### Actions to take
1. In the text about learning to swim for a triathlon, in which country did the writer grow up?
2. From the swimming text, reproduce word for word the passage that begins at the words "Growing up in" and stops after "how to swim.".

### Text segment
—————
Some would see committing to a triathlon when you can’t swim as a hindrance; I saw it as a challenge, and an opportunity to learn something I have been shying away from for years.
I am becoming increasingly good at taking myself out of my comfort zone; pushing the boundaries of what I think I can achieve, and finding out that I am capable of so much more. I have to constantly remind myself that this is the case in an effort to stop subconsciously sabotaging myself from achieving my full potential.
Growing up in Greece, swimming was not a thing we learnt at school. We didn’t go to the local pool as a class and we didn’t have swimming carnivals. We went to church and said prayer and did maths really well (so well that I was bored in maths when I first started school here but that’s another story!) So point is, we didn’t get swimming lessons. We had a holiday house near the beach and we spent a lot of time there but I didn’t learn to swim. I believe that it was partly my fault, apparently I wasn’t an easy child when it came to doing things out of my comfort zone! I do remember my dad telling me it was time to take my floaties off and me having a hissy fit!! I did eventually let go of them, but I always had flippers on and was on inflatable things and never went deep, so I found a way to get away with not learning how to swim.
So, having committed to this damn triathlon I decided it was a good reason to finally go and have some swimming lessons! I’ve been wanting to do this since my mid 20s but to be honest, I’ve been too embarrassed! I mean, I’m 39, and I can’t swim, and I end up in a pool with little kids who put me to shame.
—————
### Recorded information
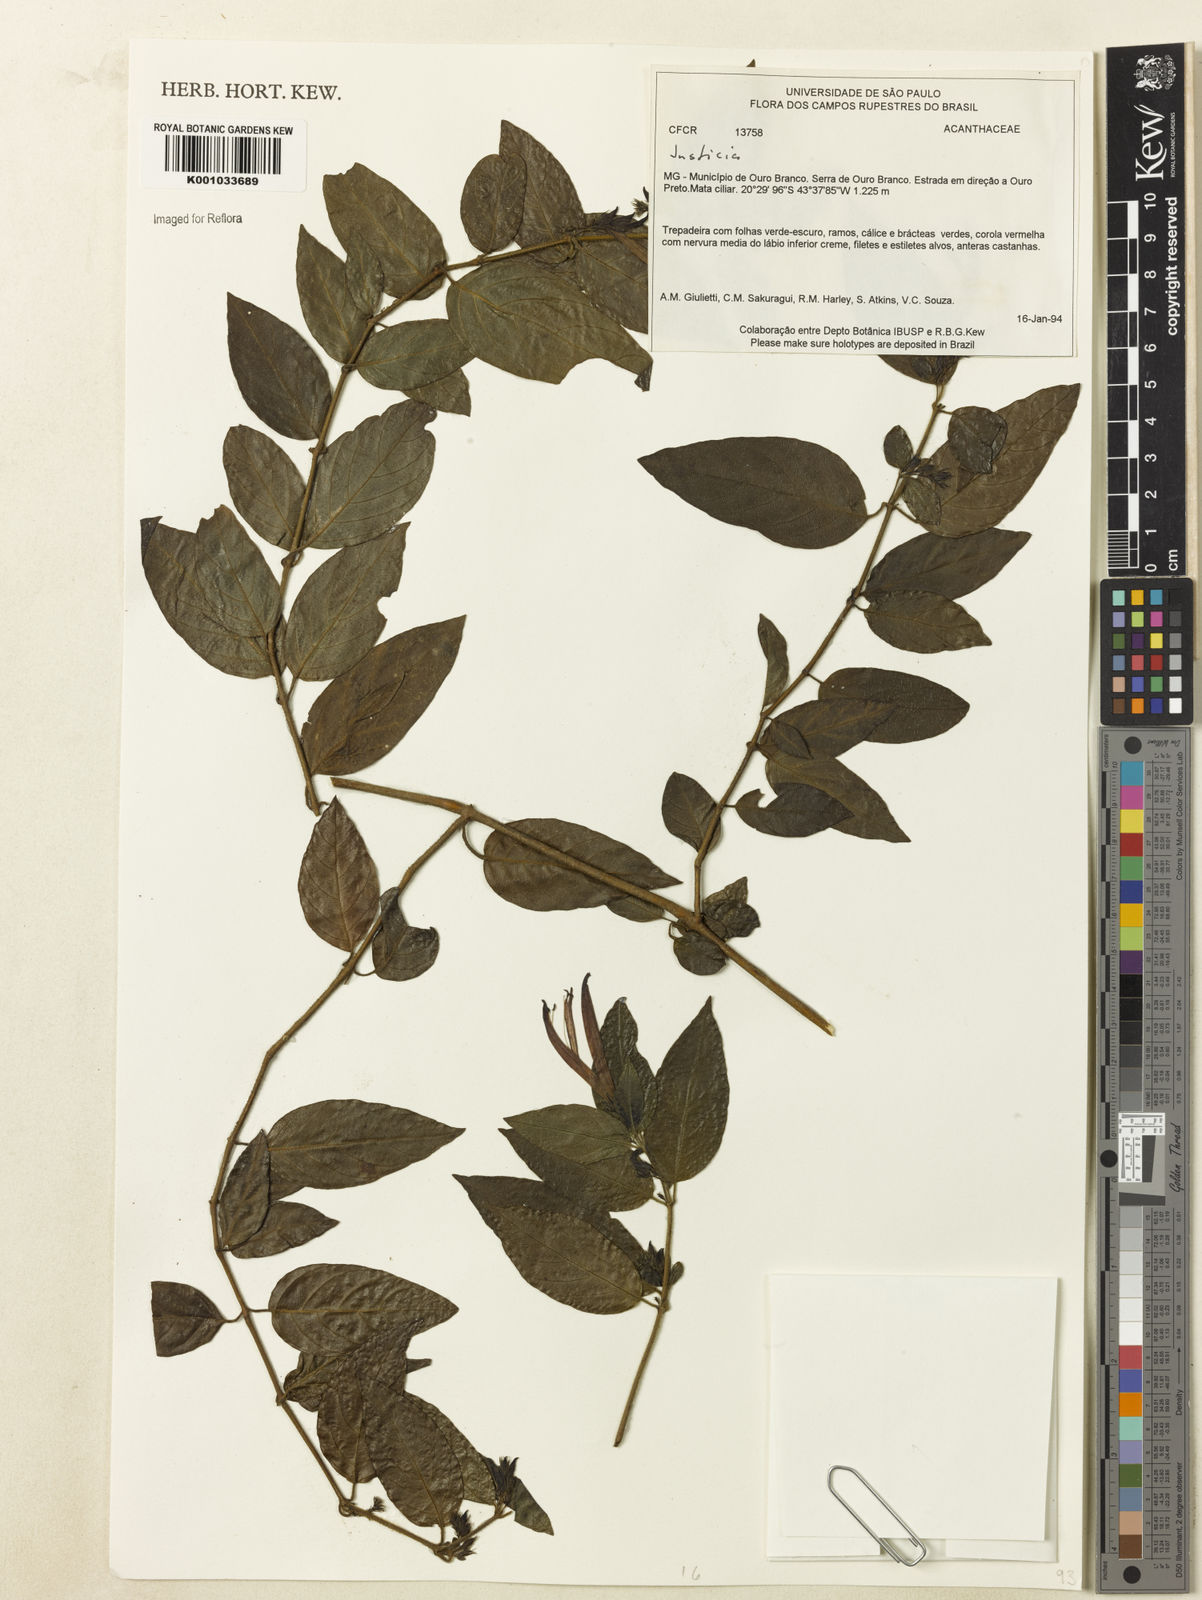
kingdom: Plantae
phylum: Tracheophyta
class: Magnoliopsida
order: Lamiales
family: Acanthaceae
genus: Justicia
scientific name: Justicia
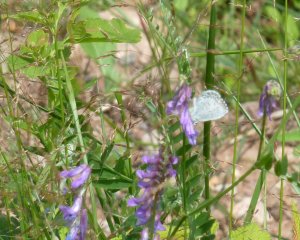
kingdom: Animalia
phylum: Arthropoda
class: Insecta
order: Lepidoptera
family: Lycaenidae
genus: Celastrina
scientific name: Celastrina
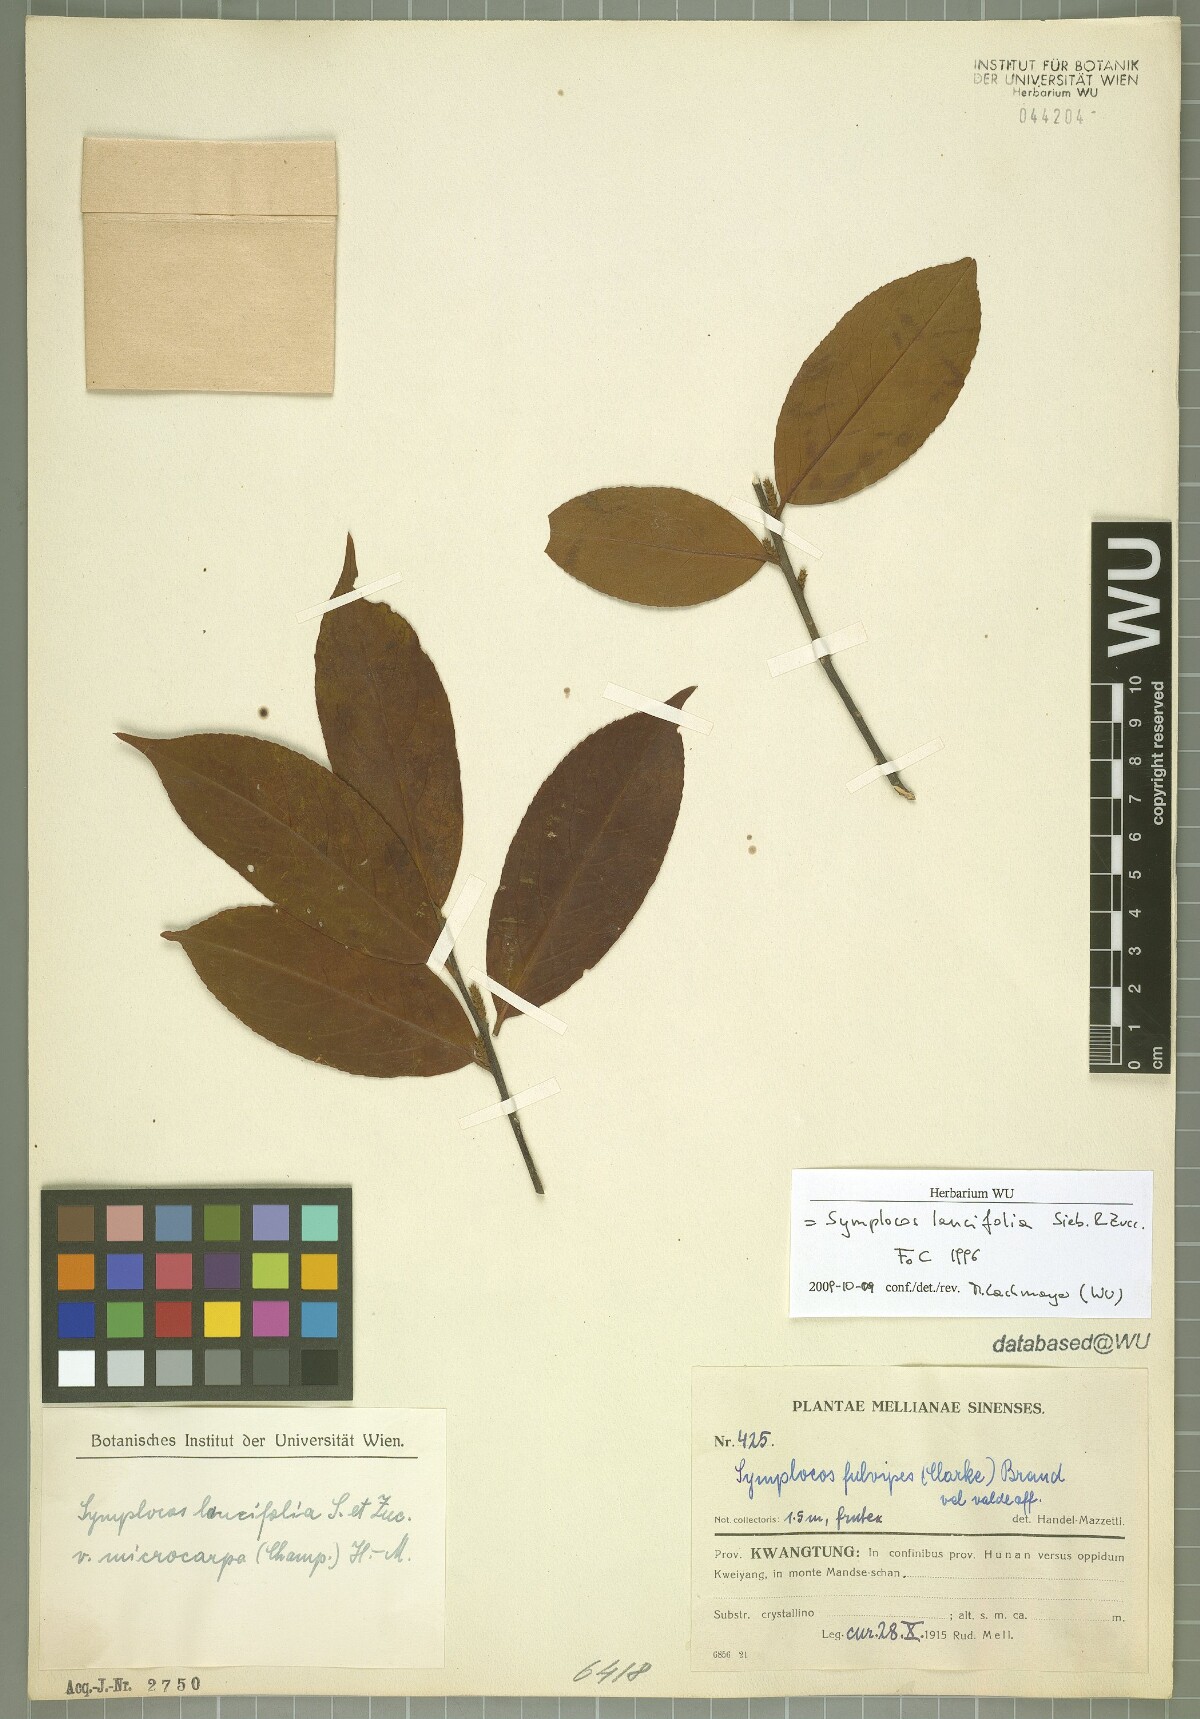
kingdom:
—————
### The answers
1. Greece.

2.
Growing up in Greece, swimming was not a thing we learnt at school. We didn’t go to the local pool as a class and we didn’t have swimming carnivals. We went to church and said prayer and did maths really well (so well that I was bored in maths when I first started school here but that’s another story!) So point is, we didn’t get swimming lessons. We had a holiday house near the beach and we spent a lot of time there but I didn’t learn to swim. I believe that it was partly my fault, apparently I wasn’t an easy child when it came to doing things out of my comfort zone! I do remember my dad telling me it was time to take my floaties off and me having a hissy fit!! I did eventually let go of them, but I always had flippers on and was on inflatable things and never went deep, so I found a way to get away with not learning how to swim.